Baldwin attorney Alex Spiro probed prospective jurors on Tuesday for strong opinions about gun safety and asked whether a person must entirely take responsibility for whether a gun is loaded or may “rely on experts, does anybody have a problem with that?”

Most who answered said they always treat a gun as if it were loaded.

Baldwin, the star of “Beetlejuice,” “Glengarry Glen Ross” and “30 Rock” who has been a household name as an actor and public personality for more than three decades, also served as co-producer on “Rust,” which had an initial budget of roughly $7.5 million – a low figure by labor union standards. Judge Mary Marlowe Sommer ruled shortly before the trial that his producer status was not relevant to the case.

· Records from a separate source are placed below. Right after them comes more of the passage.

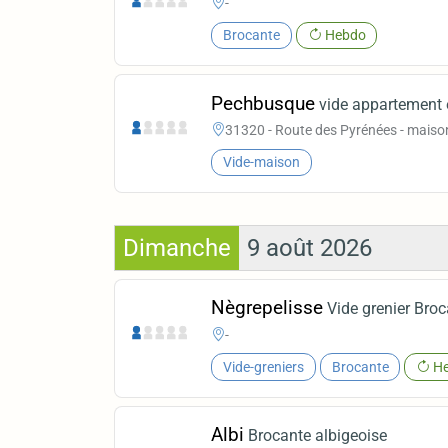
-
Brocante
Hebdo
Pechbusque
vide appartement 
31320 - Route des Pyrénées - maiso
Vide-maison
Dimanche
9 août 2026
Nègrepelisse
Vide grenier Bro
-
Vide-greniers
Brocante
He
Albi
Brocante albigeoise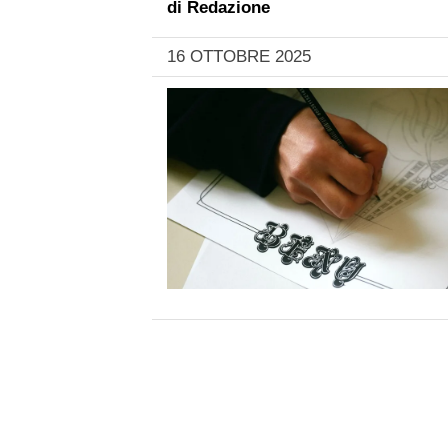
di
Redazione
16 OTTOBRE 2025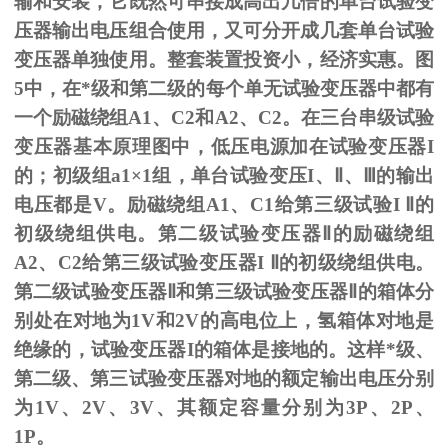
输和安装，它既然可串接成高出几倍的单台试验变
压器输出电压组合使用，又可分开成几套单台试验
变压器单独使用。整套装置投资小，经济实惠。图
5
中，在*级和第二级的每个单无试验变压器中都有
一个励磁绕组
A1
、
C2
和
A2
、
C2
。在三台串级试验
变压器基本原理图中，低压电源加在试验变压器
I
的；初级组
a1
×
1
组，单台试验变压
I
、
Ⅱ
、
Ⅲ
的输出
电压都是
V
。励磁绕组
A1
、
C1
给第三级试验
I
Ⅱ的
初级绕组供电。第二级试验变压器Ⅱ的励磁绕组
A2、C2给第三级试验变压器I Ⅱ的初级绕组供电。
第二级试验变压器Ⅱ和第三级试验变压器Ⅱ的箱体分
别处在对地为1V和2V的高电位上，氢箱体对地是
绝缘的，试验变压器I的箱体是接地的。这样*级、
第二级、第三试验变压器对地的额定输出电压分别
为1V、2V、3V、其额定容量分别为3P、2P、
1P。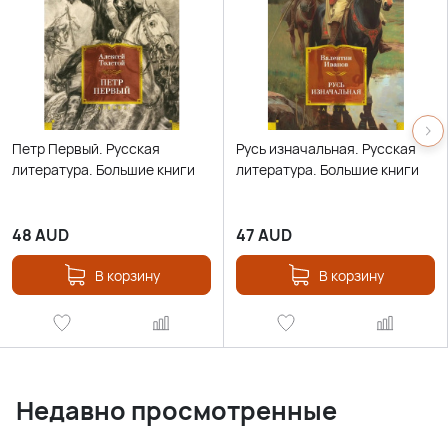
Петр Первый. Русская
Русь изначальная. Русская
литература. Большие книги
литература. Большие книги
48
AUD
47
AUD
В корзину
В корзину
Недавно просмотренные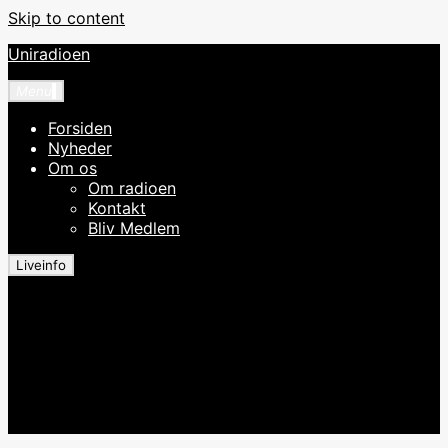
Skip to content
Uniradioen
Menu
Forsiden
Nyheder
Om os
Om radioen
Kontakt
Bliv Medlem
Liveinfo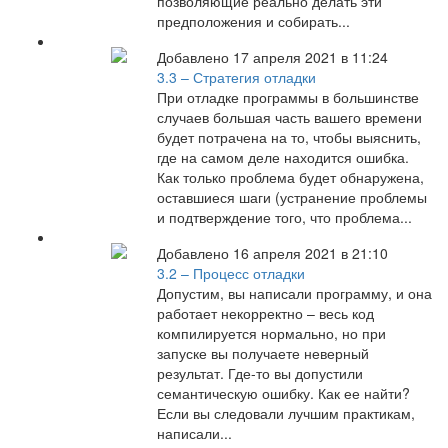
позволяющие реально делать эти
предположения и собирать...
Добавлено 17 апреля 2021 в 11:24
3.3 – Стратегия отладки
При отладке программы в большинстве
случаев большая часть вашего времени
будет потрачена на то, чтобы выяснить,
где на самом деле находится ошибка.
Как только проблема будет обнаружена,
оставшиеся шаги (устранение проблемы
и подтверждение того, что проблема...
Добавлено 16 апреля 2021 в 21:10
3.2 – Процесс отладки
Допустим, вы написали программу, и она
работает некорректно – весь код
компилируется нормально, но при
запуске вы получаете неверный
результат. Где-то вы допустили
семантическую ошибку. Как ее найти?
Если вы следовали лучшим практикам,
написали...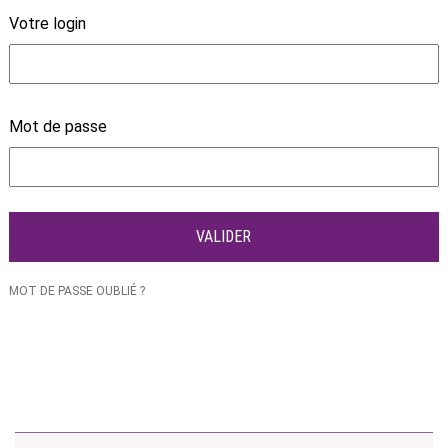
Votre login
Mot de passe
MOT DE PASSE OUBLIÉ ?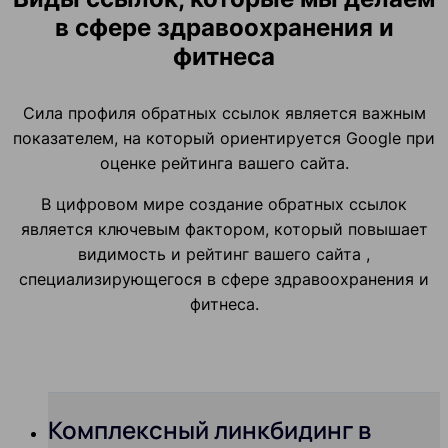
в сфере здравоохранения и
фитнеса
Сила профиля обратных ссылок является важным
показателем, на который ориентируется Google при
оценке рейтинга вашего сайта.
В цифровом мире создание обратных ссылок
является ключевым фактором, который повышает
видимость и рейтинг вашего сайта ,
специализирующегося в сфере здравоохранения и
фитнеса.
Комплексный линкбидинг в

Workplace safety investigators and prior court testimony confirmed two gun misfires on set before the fatal shooting, while six crew members walked off set on the eve of Hutchins’ death over concerns including hotel accommodations and safety.

Baldwin Set Shooting

Actor Alec Baldwin, right, and attorney Luke Nikas leave court after jury selection in Baldwin’s involuntary manslaughter trial on Tuesday in Santa Fe, N.M. Ross D. Franklin/Associated Press

Marlowe Sommer put a summary of those findings off-limits at the request of prosecutors, who described that investigation as unreliable.

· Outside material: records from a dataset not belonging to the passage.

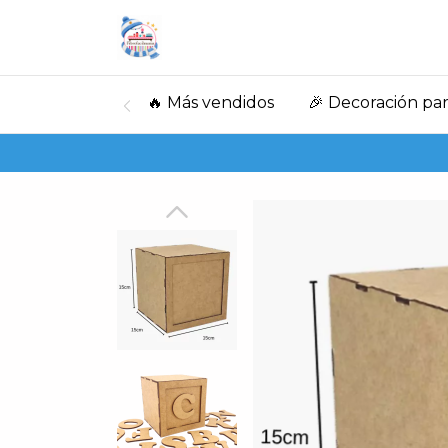
🔥 Más vendidos
🎉 Decoración par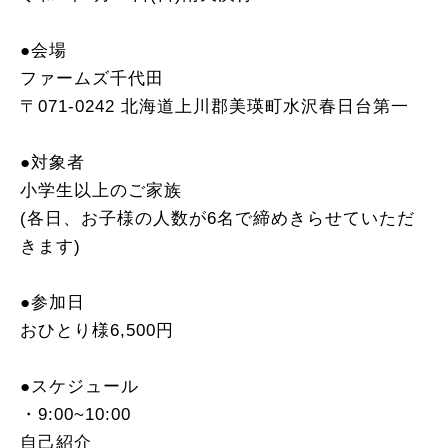
●会場
ファームズ千代田
〒071-0242 北海道上川郡美瑛町水沢春日台第一
●対象者
小学生以上のご家族
(各日、お子様の人数が6名で締めきらせていただ
きます)
●参加日
おひとり様6,500円
●スケジュール
・9:00~10:00
自己紹介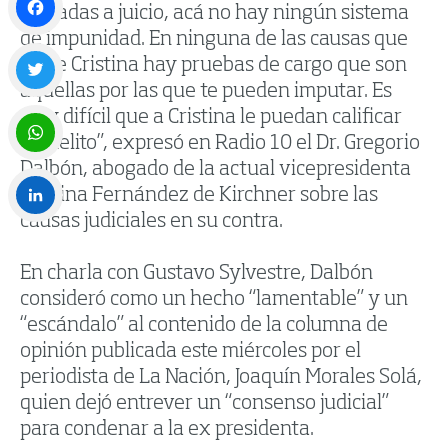
elevadas a juicio, acá no hay ningún sistema
de impunidad. En ninguna de las causas que
Facebook
tiene Cristina hay pruebas de cargo que son
aquellas por las que te pueden imputar. Es
Twitter
muy difícil que a Cristina le puedan calificar
un delito”, expresó en Radio 10 el Dr. Gregorio
Dalbón, abogado de la actual vicepresidenta
WhatsApp
Cristina Fernández de Kirchner sobre las
causas judiciales en su contra.
LinkedIn
En charla con Gustavo Sylvestre, Dalbón
consideró como un hecho “lamentable” y un
“escándalo” al contenido de la columna de
opinión publicada este miércoles por el
periodista de La Nación, Joaquín Morales Solá,
quien dejó entrever un “consenso judicial”
para condenar a la ex presidenta.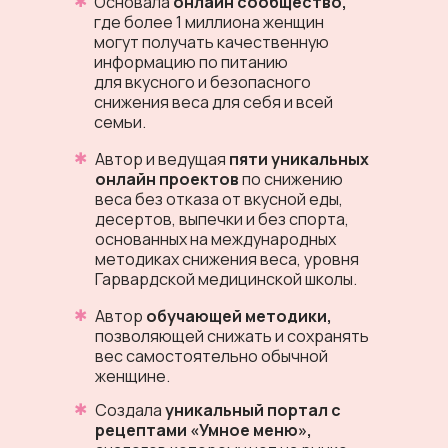
✱
Основала
онлайн сообщество,
где более 1 миллиона женщин
могут получать качественную
информацию по питанию
для вкусного и безопасного
снижения веса для себя и всей
семьи.
✱
Автор и ведущая
пяти уникальных
онлайн проектов
по снижению
веса без отказа от вкусной еды,
десертов, выпечки и без спорта,
основанных на международных
методиках снижения веса, уровня
Гарвардской медицинской школы.
✱
Автор
обучающей методики,
позволяющей снижать и сохранять
вес самостоятельно обычной
женщине.
✱
Создала
уникальный портал с
рецептами «Умное меню»,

In court filings, defense attorneys have highlighted that the armorer, Hannah Gutierrez-Reed, already has been found responsible for the shooting, along with testimony that the gun had been checked by an assistant director before it was handed to Baldwin – and that the shooting was incomprehensible and shocking to the entire movie crew because of their belief that there was no live ammunition on set.

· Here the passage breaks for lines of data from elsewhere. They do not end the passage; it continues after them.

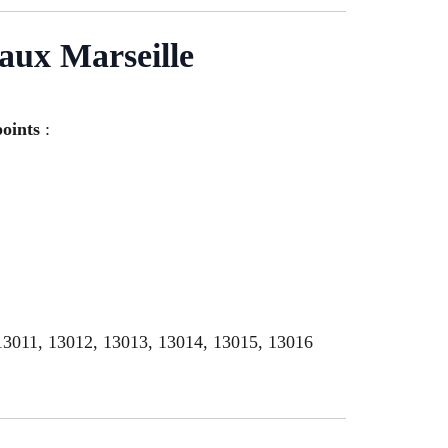
aux Marseille
oints
:
13011, 13012, 13013, 13014, 13015, 13016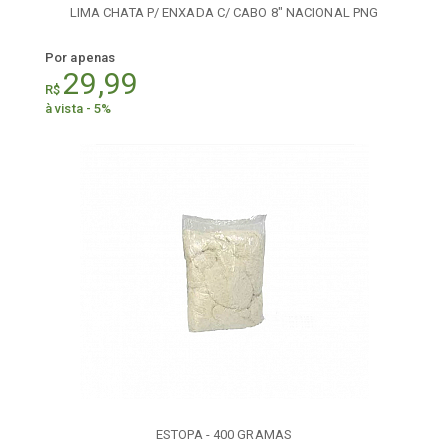
LIMA CHATA P/ ENXADA C/ CABO 8" NACIONAL PNG
Por apenas
29,99
R$
à vista - 5%
ESTOPA - 400 GRAMAS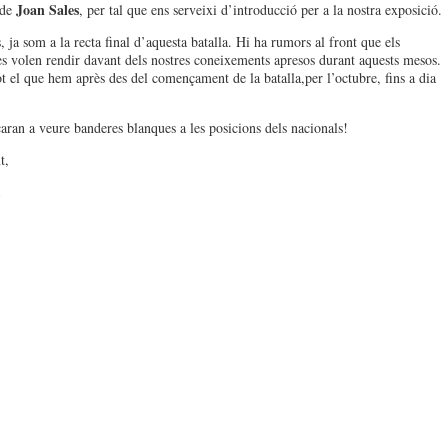
Joan Sales
 de
, per tal que ens serveixi d’introducció per a la nostra exposició.
 ja som a la recta final d’aquesta batalla. Hi ha rumors al front que els
es volen rendir davant dels nostres coneixements apresos durant aquests mesos.
ot el que hem après des del començament de la batalla,per l’octubre, fins a dia
ran a veure banderes blanques a les posicions dels nacionals!
t,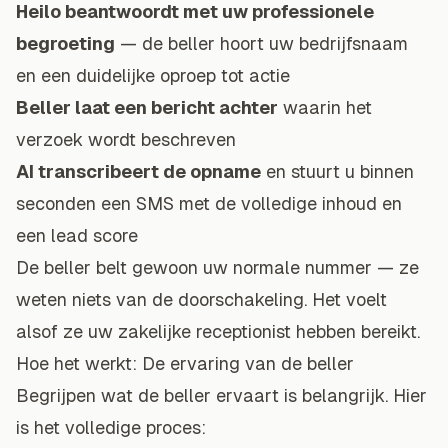
Heilo beantwoordt met uw professionele
begroeting
— de beller hoort uw bedrijfsnaam
en een duidelijke oproep tot actie
Beller laat een bericht achter
waarin het
verzoek wordt beschreven
AI transcribeert de opname
en stuurt u binnen
seconden een SMS met de volledige inhoud en
een lead score
De beller belt gewoon uw normale nummer — ze
weten niets van de doorschakeling. Het voelt
alsof ze uw zakelijke receptionist hebben bereikt.
Hoe het werkt: De ervaring van de beller
Begrijpen wat de beller ervaart is belangrijk. Hier
is het volledige proces: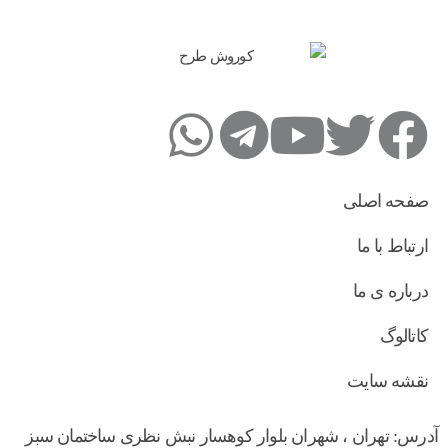
صفحه اصلی
ارتباط با ما
درباره ی ما
کاتالوگ
نقشه سایت
آدرس: تهران ، شهران بلوار کوهسار نبش نظری ساختمان سبز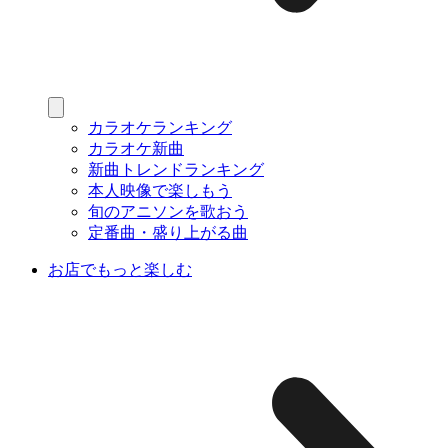
カラオケランキング
カラオケ新曲
新曲トレンドランキング
本人映像で楽しもう
旬のアニソンを歌おう
定番曲・盛り上がる曲
お店でもっと楽しむ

Gutierrez-Reed is serving an 18-month prison sentence as she appeals her conviction in March on a charge of involuntary manslaughter. Prosecutors cast blame on her for allowing live rounds to make their way onto the film set undetected, in a trial that also highlighted a video of Baldwin rushing weapons supervisors to reload his revolver and waving the gun as a pointing stick.

Prosecutors have two alternative standards for proving the charge. One is based on the negligent use of a firearm. The other is proving beyond a reasonable doubt that Baldwin acted with total disregard or indifference for the safety of others.

Testimony at trial will delve into shortcomings in a final safety check of the gun before Baldwin began rehearsing with it, as well as the mechanics of the weapon and whether it could have fired without a trigger pull. The live bullet that killed Hutchins also wounded director Joel Souza.

Day says that Baldwin’s insistence that he never pulled the trigger, first voiced in a December 2021 interview with ABC News, narrows the options for the defense at trial.

“Because he said that to George Stephanopoulos, the defense has got to try to show that, well, the gun will just go off if you look at it funny,” Day said. “They’ve also got to bring in experts on the film business who can say, ‘You know, if somebody hands an actor a gun and tells him it’s safe, then he should believe them.’”


Los Angeles-based civil defense attorney Mark Sedlander said it’s unusual for an accidental workplace death to reach criminal trial but that the fatal shooting on “Rust” touches on fundamental safety concerns in the workplace.

“This is a case about a woman who was tragically killed while she was at work, away from her family, doing her job, just like Americans across this country, and she went to work one day and she never came back,” said Sedlander of the Mancini Shenk law firm.

Prosecutors initially dismissed an involuntary manslaughter charge against Baldwin in April 2023, saying they were informed the gun might have been modified before the shooting and malfunctioned.

A more recent analysis of the gun commissioned by prosecutors concluded the “trigger had to be pulled or depressed sufficiently to release the fully cocked or retracted hammer.”

Defense attorneys contend that destructive testing of the gun by the FBI that broke pieces of the firing mechanism may have destroyed evidence that could possibly exonerate Baldwin.